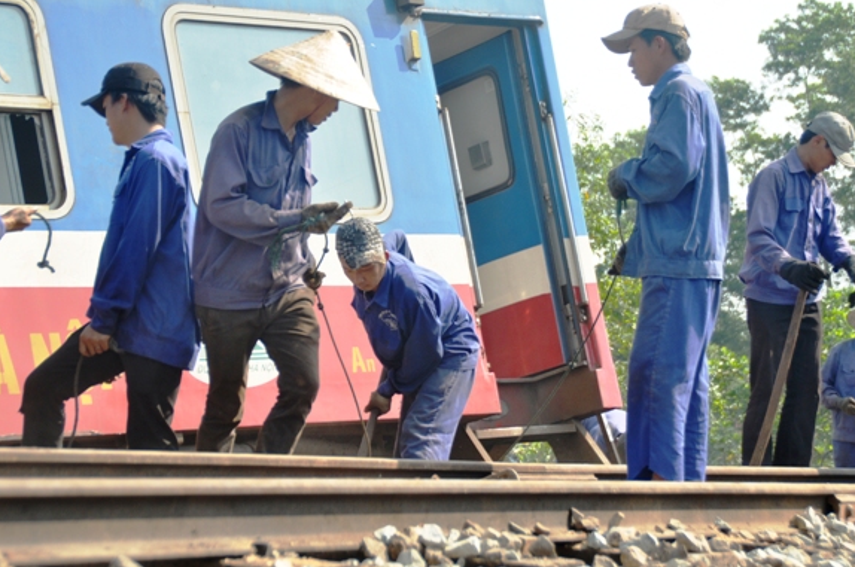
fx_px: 2775
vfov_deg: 11.7
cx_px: 404
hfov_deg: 17.5
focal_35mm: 117
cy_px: 267
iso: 200
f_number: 5.6
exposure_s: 1/400
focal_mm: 70
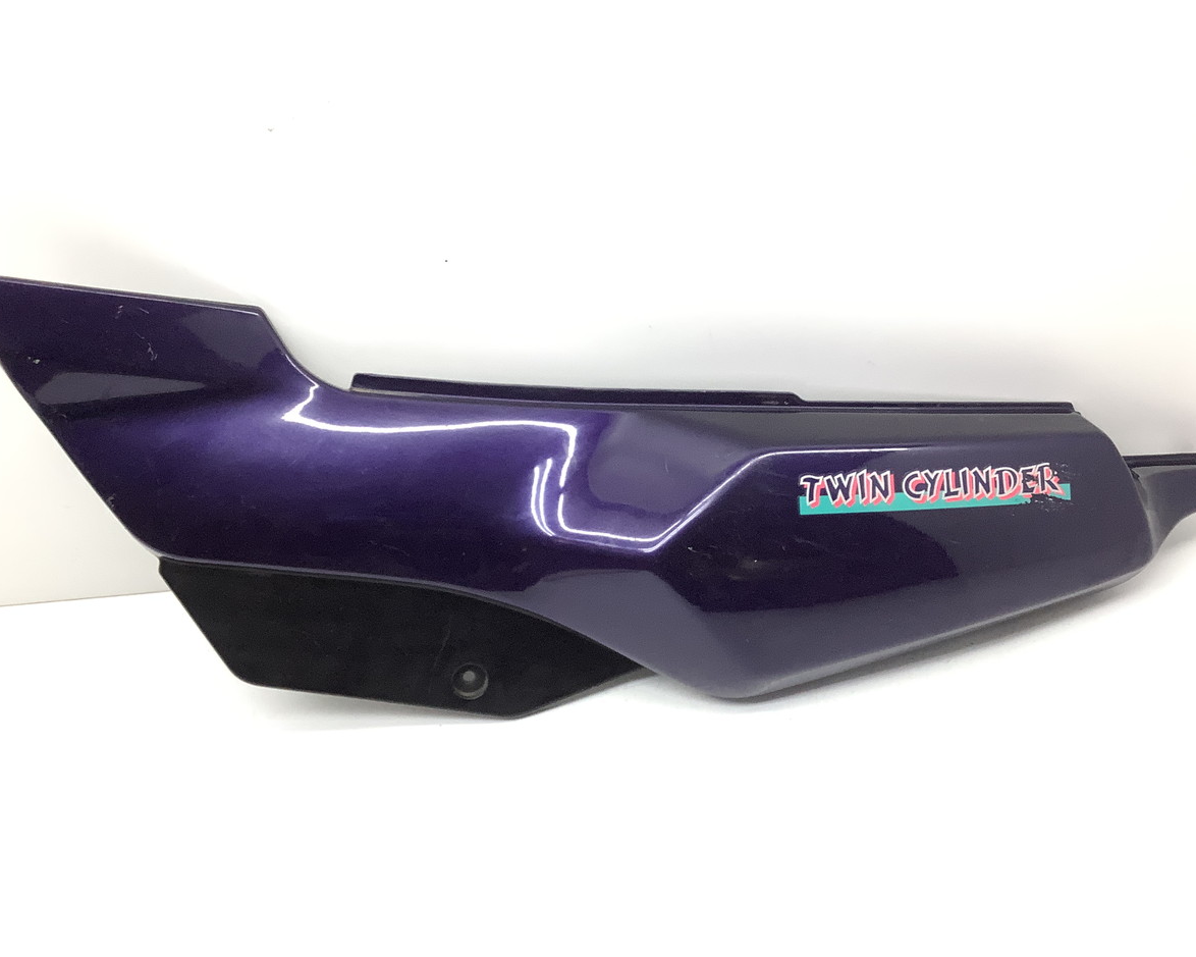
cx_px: 638
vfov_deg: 44.5
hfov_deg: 54.2
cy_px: 476
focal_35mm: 33
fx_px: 1168
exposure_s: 1/120
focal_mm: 3.3
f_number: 2.4
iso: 64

_YOUR OBJECTIVE_.
Exact copy, no pictures: set down all the entries again as they stand.

_SOLUTION_.
fx_px: 2775
vfov_deg: 11.7
cx_px: 404
hfov_deg: 17.5
focal_35mm: 117
cy_px: 267
iso: 200
f_number: 5.6
exposure_s: 1/400
focal_mm: 70
cx_px: 638
vfov_deg: 44.5
hfov_deg: 54.2
cy_px: 476
focal_35mm: 33
fx_px: 1168
exposure_s: 1/120
focal_mm: 3.3
f_number: 2.4
iso: 64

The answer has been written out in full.